* [EXERCISE]
Quote the data exactly, first line to the line containing "X53327694Y-58553697D01*", with no pictures.

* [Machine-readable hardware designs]
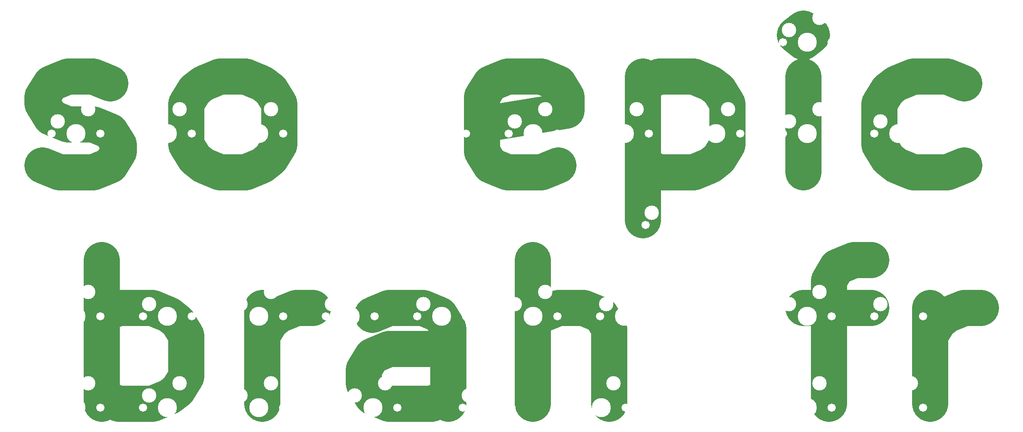
<source format=gto>
G04 #@! TF.GenerationSoftware,KiCad,Pcbnew,8.0.6*
G04 #@! TF.CreationDate,2024-11-15T12:23:49-07:00*
G04 #@! TF.ProjectId,kicadNEWXboard,6b696361-644e-4455-9758-626f6172642e,rev?*
G04 #@! TF.SameCoordinates,Original*
G04 #@! TF.FileFunction,Legend,Top*
G04 #@! TF.FilePolarity,Positive*
%FSLAX46Y46*%
G04 Gerber Fmt 4.6, Leading zero omitted, Abs format (unit mm)*
G04 Created by KiCad (PCBNEW 8.0.6) date 2024-11-15 12:23:49*
%MOMM*%
%LPD*%
G01*
G04 APERTURE LIST*
%ADD10C,7.500000*%
%ADD11C,1.701800*%
%ADD12C,3.000000*%
%ADD13C,3.987800*%
%ADD14O,1.700000X2.700000*%
G04 APERTURE END LIST*
D10*
X37470552Y-61410840D02*
X40994361Y-62839411D01*
X40994361Y-62839411D02*
X48041980Y-62839411D01*
X48041980Y-62839411D02*
X51565790Y-61410840D01*
X51565790Y-61410840D02*
X53327694Y-58553697D01*
X53327694Y-58553697D02*
X53327694Y-57125125D01*
X53327694Y-57125125D02*
X51565790Y-54267982D01*
X51565790Y-54267982D02*
X48041980Y-52839411D01*
X48041980Y-52839411D02*
X42756266Y-52839411D01*
X42756266Y-52839411D02*
X39232456Y-51410840D01*
X39232456Y-51410840D02*
X37470552Y-48553697D01*
X37470552Y-48553697D02*
X37470552Y-47125125D01*
X37470552Y-47125125D02*
X39232456Y-44267982D01*
X39232456Y-44267982D02*
X42756266Y-42839411D01*
X42756266Y-42839411D02*
X48041980Y-42839411D01*
X48041980Y-42839411D02*
X51565790Y-44267982D01*
X74470552Y-62839411D02*
X70946742Y-61410840D01*
X70946742Y-61410840D02*
X69184837Y-59982268D01*
X69184837Y-59982268D02*
X67422933Y-57125125D01*
X67422933Y-57125125D02*
X67422933Y-48553697D01*
X67422933Y-48553697D02*
X69184837Y-45696554D01*
X69184837Y-45696554D02*
X70946742Y-44267982D01*
X70946742Y-44267982D02*
X74470552Y-42839411D01*
X74470552Y-42839411D02*
X79756266Y-42839411D01*
X79756266Y-42839411D02*
X83280075Y-44267982D01*
X83280075Y-44267982D02*
X85041980Y-45696554D01*
X85041980Y-45696554D02*
X86803885Y-48553697D01*
X86803885Y-48553697D02*
X86803885Y-57125125D01*
X86803885Y-57125125D02*
X85041980Y-59982268D01*
X85041980Y-59982268D02*
X83280075Y-61410840D01*
X83280075Y-61410840D02*
X79756266Y-62839411D01*
X79756266Y-62839411D02*
X74470552Y-62839411D01*
X144946741Y-61410840D02*
X141422932Y-62839411D01*
X141422932Y-62839411D02*
X134375313Y-62839411D01*
X134375313Y-62839411D02*
X130851503Y-61410840D01*
X130851503Y-61410840D02*
X129089599Y-58553697D01*
X129089599Y-58553697D02*
X129089599Y-47125125D01*
X129089599Y-47125125D02*
X130851503Y-44267982D01*
X130851503Y-44267982D02*
X134375313Y-42839411D01*
X134375313Y-42839411D02*
X141422932Y-42839411D01*
X141422932Y-42839411D02*
X144946741Y-44267982D01*
X144946741Y-44267982D02*
X146708646Y-47125125D01*
X146708646Y-47125125D02*
X146708646Y-49982268D01*
X146708646Y-49982268D02*
X129089599Y-52839411D01*
X162565789Y-42839411D02*
X162565789Y-72839411D01*
X162565789Y-44267982D02*
X166089599Y-42839411D01*
X166089599Y-42839411D02*
X173137218Y-42839411D01*
X173137218Y-42839411D02*
X176661027Y-44267982D01*
X176661027Y-44267982D02*
X178422932Y-45696554D01*
X178422932Y-45696554D02*
X180184837Y-48553697D01*
X180184837Y-48553697D02*
X180184837Y-57125125D01*
X180184837Y-57125125D02*
X178422932Y-59982268D01*
X178422932Y-59982268D02*
X176661027Y-61410840D01*
X176661027Y-61410840D02*
X173137218Y-62839411D01*
X173137218Y-62839411D02*
X166089599Y-62839411D01*
X166089599Y-62839411D02*
X162565789Y-61410840D01*
X196041979Y-62839411D02*
X196041979Y-42839411D01*
X196041979Y-32839411D02*
X194280075Y-34267982D01*
X194280075Y-34267982D02*
X196041979Y-35696554D01*
X196041979Y-35696554D02*
X197803884Y-34267982D01*
X197803884Y-34267982D02*
X196041979Y-32839411D01*
X196041979Y-32839411D02*
X196041979Y-35696554D01*
X229518170Y-61410840D02*
X225994361Y-62839411D01*
X225994361Y-62839411D02*
X218946742Y-62839411D01*
X218946742Y-62839411D02*
X215422932Y-61410840D01*
X215422932Y-61410840D02*
X213661027Y-59982268D01*
X213661027Y-59982268D02*
X211899123Y-57125125D01*
X211899123Y-57125125D02*
X211899123Y-48553697D01*
X211899123Y-48553697D02*
X213661027Y-45696554D01*
X213661027Y-45696554D02*
X215422932Y-44267982D01*
X215422932Y-44267982D02*
X218946742Y-42839411D01*
X218946742Y-42839411D02*
X225994361Y-42839411D01*
X225994361Y-42839411D02*
X229518170Y-44267982D01*
X49803886Y-111137731D02*
X49803886Y-81137731D01*
X49803886Y-92566302D02*
X53327696Y-91137731D01*
X53327696Y-91137731D02*
X60375315Y-91137731D01*
X60375315Y-91137731D02*
X63899124Y-92566302D01*
X63899124Y-92566302D02*
X65661029Y-93994874D01*
X65661029Y-93994874D02*
X67422934Y-96852017D01*
X67422934Y-96852017D02*
X67422934Y-105423445D01*
X67422934Y-105423445D02*
X65661029Y-108280588D01*
X65661029Y-108280588D02*
X63899124Y-109709160D01*
X63899124Y-109709160D02*
X60375315Y-111137731D01*
X60375315Y-111137731D02*
X53327696Y-111137731D01*
X53327696Y-111137731D02*
X49803886Y-109709160D01*
X83280076Y-111137731D02*
X83280076Y-91137731D01*
X83280076Y-96852017D02*
X85041981Y-93994874D01*
X85041981Y-93994874D02*
X86803886Y-92566302D01*
X86803886Y-92566302D02*
X90327695Y-91137731D01*
X90327695Y-91137731D02*
X93851505Y-91137731D01*
X122041981Y-111137731D02*
X122041981Y-95423445D01*
X122041981Y-95423445D02*
X120280076Y-92566302D01*
X120280076Y-92566302D02*
X116756267Y-91137731D01*
X116756267Y-91137731D02*
X109708648Y-91137731D01*
X109708648Y-91137731D02*
X106184838Y-92566302D01*
X122041981Y-109709160D02*
X118518172Y-111137731D01*
X118518172Y-111137731D02*
X109708648Y-111137731D01*
X109708648Y-111137731D02*
X106184838Y-109709160D01*
X106184838Y-109709160D02*
X104422934Y-106852017D01*
X104422934Y-106852017D02*
X104422934Y-103994874D01*
X104422934Y-103994874D02*
X106184838Y-101137731D01*
X106184838Y-101137731D02*
X109708648Y-99709160D01*
X109708648Y-99709160D02*
X118518172Y-99709160D01*
X118518172Y-99709160D02*
X122041981Y-98280588D01*
X139661028Y-111137731D02*
X139661028Y-81137731D01*
X155518171Y-111137731D02*
X155518171Y-95423445D01*
X155518171Y-95423445D02*
X153756266Y-92566302D01*
X153756266Y-92566302D02*
X150232457Y-91137731D01*
X150232457Y-91137731D02*
X144946743Y-91137731D01*
X144946743Y-91137731D02*
X141422933Y-92566302D01*
X141422933Y-92566302D02*
X139661028Y-93994874D01*
X196041980Y-91137731D02*
X210137218Y-91137731D01*
X201327694Y-111137731D02*
X201327694Y-85423445D01*
X201327694Y-85423445D02*
X203089599Y-82566302D01*
X203089599Y-82566302D02*
X206613409Y-81137731D01*
X206613409Y-81137731D02*
X210137218Y-81137731D01*
X222470551Y-111137731D02*
X222470551Y-91137731D01*
X222470551Y-96852017D02*
X224232456Y-93994874D01*
X224232456Y-93994874D02*
X225994361Y-92566302D01*
X225994361Y-92566302D02*
X229518170Y-91137731D01*
X229518170Y-91137731D02*
X233041980Y-91137731D01*
%LPC*%
D11*
X148907500Y-111918750D03*
D12*
X150177500Y-109378750D03*
D13*
X153987500Y-111918750D03*
D12*
X156527500Y-106838750D03*
D11*
X159067500Y-111918750D03*
X101282500Y-111918750D03*
D12*
X102552500Y-109378750D03*
D13*
X106362500Y-111918750D03*
D12*
X108902500Y-106838750D03*
D11*
X111442500Y-111918750D03*
X210820000Y-92868750D03*
D12*
X212090000Y-90328750D03*
D13*
X215900000Y-92868750D03*
D12*
X218440000Y-87788750D03*
D11*
X220980000Y-92868750D03*
X39370000Y-35718750D03*
D12*
X40640000Y-33178750D03*
D13*
X44450000Y-35718750D03*
D12*
X46990000Y-30638750D03*
D11*
X49530000Y-35718750D03*
X210820000Y-54768750D03*
D12*
X212090000Y-52228750D03*
D13*
X215900000Y-54768750D03*
D12*
X218440000Y-49688750D03*
D11*
X220980000Y-54768750D03*
X210820000Y-35718750D03*
D12*
X212090000Y-33178750D03*
D13*
X215900000Y-35718750D03*
D12*
X218440000Y-30638750D03*
D11*
X220980000Y-35718750D03*
X210820000Y-111918750D03*
D12*
X212090000Y-109378750D03*
D13*
X215900000Y-111918750D03*
D12*
X218440000Y-106838750D03*
D11*
X220980000Y-111918750D03*
X191770000Y-92868750D03*
D12*
X193040000Y-90328750D03*
D13*
X196850000Y-92868750D03*
D12*
X199390000Y-87788750D03*
D11*
X201930000Y-92868750D03*
X201295000Y-73818750D03*
D12*
X202565000Y-71278750D03*
D13*
X206375000Y-73818750D03*
D12*
X208915000Y-68738750D03*
D11*
X211455000Y-73818750D03*
X191770000Y-54768750D03*
D12*
X193040000Y-52228750D03*
D13*
X196850000Y-54768750D03*
D12*
X199390000Y-49688750D03*
D11*
X201930000Y-54768750D03*
X191770000Y-35718750D03*
D12*
X193040000Y-33178750D03*
D13*
X196850000Y-35718750D03*
D12*
X199390000Y-30638750D03*
D11*
X201930000Y-35718750D03*
X191770000Y-111918750D03*
D12*
X193040000Y-109378750D03*
D13*
X196850000Y-111918750D03*
D12*
X199390000Y-106838750D03*
D11*
X201930000Y-111918750D03*
X172720000Y-92868750D03*
D12*
X173990000Y-90328750D03*
D13*
X177800000Y-92868750D03*
D12*
X180340000Y-87788750D03*
D11*
X182880000Y-92868750D03*
X182245000Y-73818750D03*
D12*
X183515000Y-71278750D03*
D13*
X187325000Y-73818750D03*
D12*
X189865000Y-68738750D03*
D11*
X192405000Y-73818750D03*
X172720000Y-54768750D03*
D12*
X173990000Y-52228750D03*
D13*
X177800000Y-54768750D03*
D12*
X180340000Y-49688750D03*
D11*
X182880000Y-54768750D03*
X172720000Y-35718750D03*
D12*
X173990000Y-33178750D03*
D13*
X177800000Y-35718750D03*
D12*
X180340000Y-30638750D03*
D11*
X182880000Y-35718750D03*
X172720000Y-111918750D03*
D12*
X173990000Y-109378750D03*
D13*
X177800000Y-111918750D03*
D12*
X180340000Y-106838750D03*
D11*
X182880000Y-111918750D03*
X153670000Y-92868750D03*
D12*
X154940000Y-90328750D03*
D13*
X158750000Y-92868750D03*
D12*
X161290000Y-87788750D03*
D11*
X163830000Y-92868750D03*
X163195000Y-73818750D03*
D12*
X164465000Y-71278750D03*
D13*
X168275000Y-73818750D03*
D12*
X170815000Y-68738750D03*
D11*
X173355000Y-73818750D03*
X153670000Y-54768750D03*
D12*
X154940000Y-52228750D03*
D13*
X158750000Y-54768750D03*
D12*
X161290000Y-49688750D03*
D11*
X163830000Y-54768750D03*
X153670000Y-35718750D03*
D12*
X154940000Y-33178750D03*
D13*
X158750000Y-35718750D03*
D12*
X161290000Y-30638750D03*
D11*
X163830000Y-35718750D03*
X134620000Y-92868750D03*
D12*
X135890000Y-90328750D03*
D13*
X139700000Y-92868750D03*
D12*
X142240000Y-87788750D03*
D11*
X144780000Y-92868750D03*
X144145000Y-73818750D03*
D12*
X145415000Y-71278750D03*
D13*
X149225000Y-73818750D03*
D12*
X151765000Y-68738750D03*
D11*
X154305000Y-73818750D03*
X134620000Y-54768750D03*
D12*
X135890000Y-52228750D03*
D13*
X139700000Y-54768750D03*
D12*
X142240000Y-49688750D03*
D11*
X144780000Y-54768750D03*
X134620000Y-35718750D03*
D12*
X135890000Y-33178750D03*
D13*
X139700000Y-35718750D03*
D12*
X142240000Y-30638750D03*
D11*
X144780000Y-35718750D03*
X125095000Y-111918750D03*
D12*
X126365000Y-109378750D03*
D13*
X130175000Y-111918750D03*
D12*
X132715000Y-106838750D03*
D11*
X135255000Y-111918750D03*
X115570000Y-92868750D03*
D12*
X116840000Y-90328750D03*
D13*
X120650000Y-92868750D03*
D12*
X123190000Y-87788750D03*
D11*
X125730000Y-92868750D03*
X125095000Y-73818750D03*
D12*
X126365000Y-71278750D03*
D13*
X130175000Y-73818750D03*
D12*
X132715000Y-68738750D03*
D11*
X135255000Y-73818750D03*
X115570000Y-54768750D03*
D12*
X116840000Y-52228750D03*
D13*
X120650000Y-54768750D03*
D12*
X123190000Y-49688750D03*
D11*
X125730000Y-54768750D03*
X115570000Y-35718750D03*
D12*
X116840000Y-33178750D03*
D13*
X120650000Y-35718750D03*
D12*
X123190000Y-30638750D03*
D11*
X125730000Y-35718750D03*
X96520000Y-92868750D03*
D12*
X97790000Y-90328750D03*
D13*
X101600000Y-92868750D03*
D12*
X104140000Y-87788750D03*
D11*
X106680000Y-92868750D03*
X106045000Y-73818750D03*
D12*
X107315000Y-71278750D03*
D13*
X111125000Y-73818750D03*
D12*
X113665000Y-68738750D03*
D11*
X116205000Y-73818750D03*
X96520000Y-54768750D03*
D12*
X97790000Y-52228750D03*
D13*
X101600000Y-54768750D03*
D12*
X104140000Y-49688750D03*
D11*
X106680000Y-54768750D03*
X96520000Y-35718750D03*
D12*
X97790000Y-33178750D03*
D13*
X101600000Y-35718750D03*
D12*
X104140000Y-30638750D03*
D11*
X106680000Y-35718750D03*
X77470000Y-111918750D03*
D12*
X78740000Y-109378750D03*
D13*
X82550000Y-111918750D03*
D12*
X85090000Y-106838750D03*
D11*
X87630000Y-111918750D03*
X77470000Y-92868750D03*
D12*
X78740000Y-90328750D03*
D13*
X82550000Y-92868750D03*
D12*
X85090000Y-87788750D03*
D11*
X87630000Y-92868750D03*
X86995000Y-73818750D03*
D12*
X88265000Y-71278750D03*
D13*
X92075000Y-73818750D03*
D12*
X94615000Y-68738750D03*
D11*
X97155000Y-73818750D03*
X77470000Y-54768750D03*
D12*
X78740000Y-52228750D03*
D13*
X82550000Y-54768750D03*
D12*
X85090000Y-49688750D03*
D11*
X87630000Y-54768750D03*
X77470000Y-35718750D03*
D12*
X78740000Y-33178750D03*
D13*
X82550000Y-35718750D03*
D12*
X85090000Y-30638750D03*
D11*
X87630000Y-35718750D03*
X58420000Y-111918750D03*
D12*
X59690000Y-109378750D03*
D13*
X63500000Y-111918750D03*
D12*
X66040000Y-106838750D03*
D11*
X68580000Y-111918750D03*
X58420000Y-92868750D03*
D12*
X59690000Y-90328750D03*
D13*
X63500000Y-92868750D03*
D12*
X66040000Y-87788750D03*
D11*
X68580000Y-92868750D03*
X67945000Y-73818750D03*
D12*
X69215000Y-71278750D03*
D13*
X73025000Y-73818750D03*
D12*
X75565000Y-68738750D03*
D11*
X78105000Y-73818750D03*
X39370000Y-111918750D03*
D12*
X40640000Y-109378750D03*
D13*
X44450000Y-111918750D03*
D12*
X46990000Y-106838750D03*
D11*
X49530000Y-111918750D03*
X39370000Y-92868750D03*
D12*
X40640000Y-90328750D03*
D13*
X44450000Y-92868750D03*
D12*
X46990000Y-87788750D03*
D11*
X49530000Y-92868750D03*
X48895000Y-73818750D03*
D12*
X50165000Y-71278750D03*
D13*
X53975000Y-73818750D03*
D12*
X56515000Y-68738750D03*
D11*
X59055000Y-73818750D03*
X58420000Y-54768750D03*
D12*
X59690000Y-52228750D03*
D13*
X63500000Y-54768750D03*
D12*
X66040000Y-49688750D03*
D11*
X68580000Y-54768750D03*
X58420000Y-35718750D03*
D12*
X59690000Y-33178750D03*
D13*
X63500000Y-35718750D03*
D12*
X66040000Y-30638750D03*
D11*
X68580000Y-35718750D03*
X39370000Y-54768750D03*
D12*
X40640000Y-52228750D03*
D13*
X44450000Y-54768750D03*
D12*
X46990000Y-49688750D03*
D11*
X49530000Y-54768750D03*
D14*
X228252000Y-32440000D03*
X235552000Y-32440000D03*
X235552000Y-27940000D03*
X228252000Y-27940000D03*
%LPD*%
M02*

</source>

* [PROBLEM SOLUTION]
<source format=gto>
G04 #@! TF.GenerationSoftware,KiCad,Pcbnew,8.0.6*
G04 #@! TF.CreationDate,2024-11-15T12:23:49-07:00*
G04 #@! TF.ProjectId,kicadNEWXboard,6b696361-644e-4455-9758-626f6172642e,rev?*
G04 #@! TF.SameCoordinates,Original*
G04 #@! TF.FileFunction,Legend,Top*
G04 #@! TF.FilePolarity,Positive*
%FSLAX46Y46*%
G04 Gerber Fmt 4.6, Leading zero omitted, Abs format (unit mm)*
G04 Created by KiCad (PCBNEW 8.0.6) date 2024-11-15 12:23:49*
%MOMM*%
%LPD*%
G01*
G04 APERTURE LIST*
%ADD10C,7.500000*%
%ADD11C,1.701800*%
%ADD12C,3.000000*%
%ADD13C,3.987800*%
%ADD14O,1.700000X2.700000*%
G04 APERTURE END LIST*
D10*
X37470552Y-61410840D02*
X40994361Y-62839411D01*
X40994361Y-62839411D02*
X48041980Y-62839411D01*
X48041980Y-62839411D02*
X51565790Y-61410840D01*
X51565790Y-61410840D02*
X53327694Y-58553697D01*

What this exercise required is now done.